Illiberal Democracy: The end of Clientelism?

In this week’s article, “The end of clientelism?…,” Claudio Holzner focuses on two squatter settlements in Oaxaca, Mexico as case studies for his argument. He argues that individual and group behaviors of both squatter settlements are shaped by the opportunities and constraints created by strong and weak social network ties, thus allowing clientelistic practices in Mexico to continue (223). According to Holzner, strong network ties control group communication by keeping the majority of the group’s points of contact within the network compared to weak ties that rely on the diffusion of information and the spread of movements through said diffusion. Clientelistic practices from the PRI began to infiltrate the squatter settlement, permitting monopolistic control over essential resources and manipulation to corrupt elections. Consequently, the squatter settlement split into two separate rival groups: PRI sympathizers and PAN supporters. PAN encouraged members to break from the PRI and establish autonomous neighborhood associations but the PRI supporters remained loyal, thus the rivalry began.

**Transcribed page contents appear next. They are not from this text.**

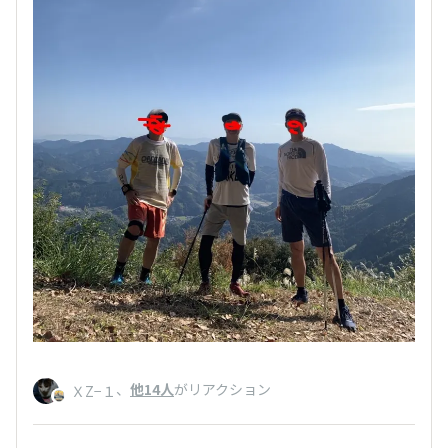
、
他14人
がリアクション
ＸZ−１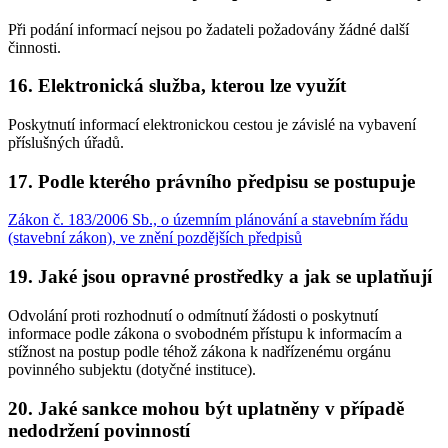
Při podání informací nejsou po žadateli požadovány žádné další
činnosti.
16. Elektronická služba, kterou lze využít
Poskytnutí informací elektronickou cestou je závislé na vybavení
příslušných úřadů.
17. Podle kterého právního předpisu se postupuje
Zákon č. 183/2006 Sb., o územním plánování a stavebním řádu
(stavební zákon), ve znění pozdějších předpisů
19. Jaké jsou opravné prostředky a jak se uplatňují
Odvolání proti rozhodnutí o odmítnutí žádosti o poskytnutí
informace podle zákona o svobodném přístupu k informacím a
stížnost na postup podle téhož zákona k nadřízenému orgánu
povinného subjektu (dotyčné instituce).
20. Jaké sankce mohou být uplatněny v případě
nedodržení povinností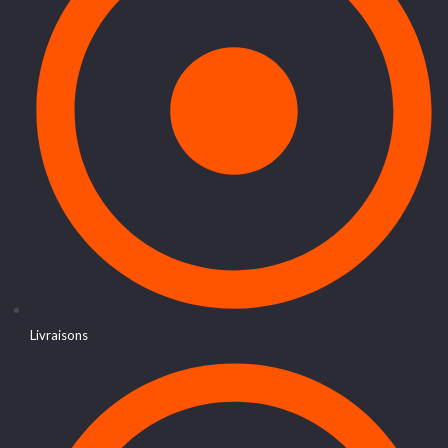
Livraisons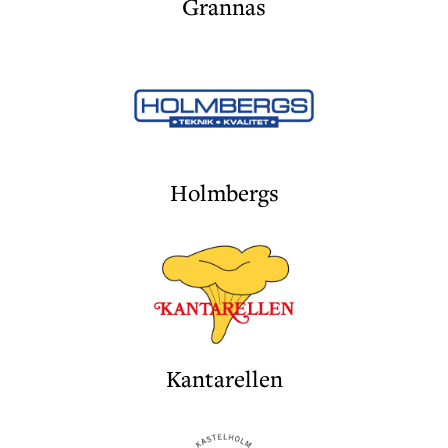
Grannas
Holmbergs
Kantarellen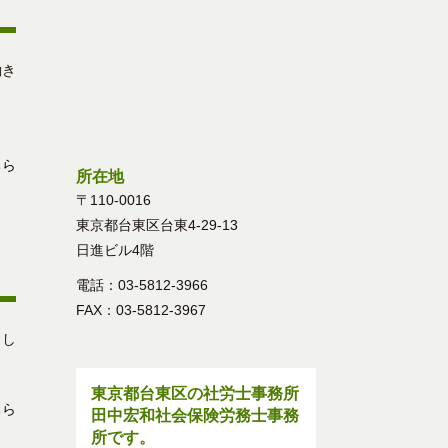
働き
なっ
ちら
所在地
〒110-0016
東京都台東区台東4-29-13
日進ビル4階
電話：03-5812-3966
FAX：03-5812-3967
まし
東京都台東区の社労士事務所
ちら
田中宏和社会保険労務士事務
所です。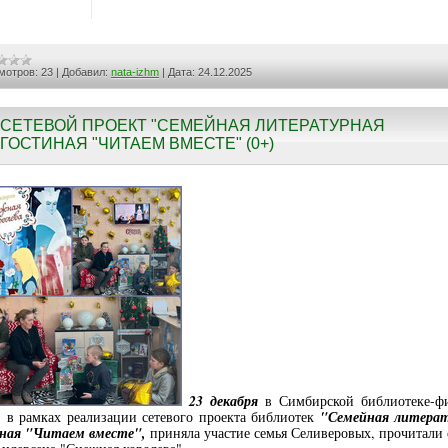
мотров:
23
|
Добавил:
nata-izhm
|
Дата:
24.12.2025
СЕТЕВОЙ ПРОЕКТ "СЕМЕЙНАЯ ЛИТЕРАТУРНАЯ
ГОСТИНАЯ "ЧИТАЕМ ВМЕСТЕ" (0+)
23 декабря
в Симбирской библиотеке-ф
 в рамках реализации сетевого проекта библиотек
"Семейная литера
ная "Читаем вместе",
приняла участие семья Селиверовых, прочитали 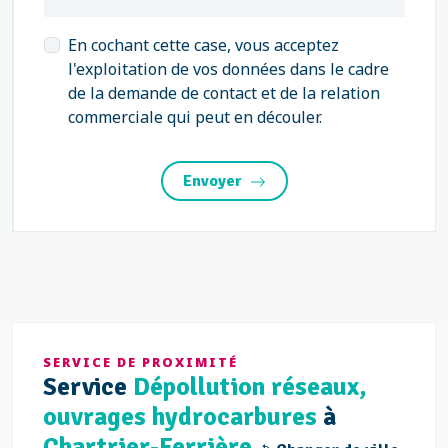
En cochant cette case, vous acceptez
l'exploitation de vos données dans le cadre
de la demande de contact et de la relation
commerciale qui peut en découler.
Envoyer
SERVICE DE PROXIMITÉ
Service
Dépollution réseaux,
ouvrages hydrocarbures
à
Chartrier-Ferrière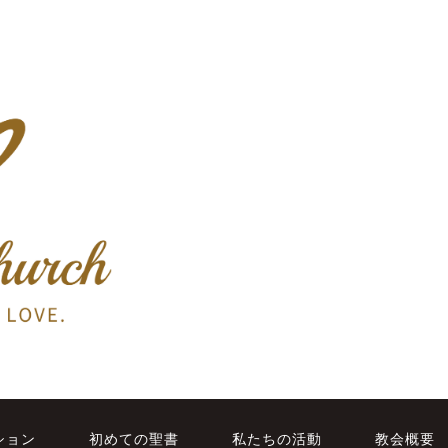
ション
初めての聖書
私たちの活動
教会概要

I notice strengths and weaknesses in Holzner’s argument but primarily, the error of generalizing the existence of clientelistic practices in Latin America. Focusing on the squatter settlement in Oaxaca is clearly fruitful for his argument; however, Holzner continued his trend of only presenting information that supports his argument and omitting or simply dismissing information that might contradict it. In doing so, he infers that we have not seen the end of clientelism in Latin America and moves on without cross-examining other countries’ practices in Latin America. In the same breath, it is hard to deny the existence of clientelism in Mexico when the PRI continues to make their way to the top and even have a president in place despite overwhelming opposition from the people. There have been recent protests against Mexico’s president, Enrique Pena Nieto, calling for his resignation over extreme issues of drug violence, corruption, and even his meeting with Donald Trump. I do not think it would be absurd to question how he managed to get elected, especially as a member of the PRI, if not through some form of clientelism (among other methods). With this in mind, I think that Holzner makes a good argument in stating that the people will cling to clientelistic networks in an effort to secure diminishing resources, but I think that he needs to round his argument out by including other case studies from countries with similar histories as Mexico in Latin America.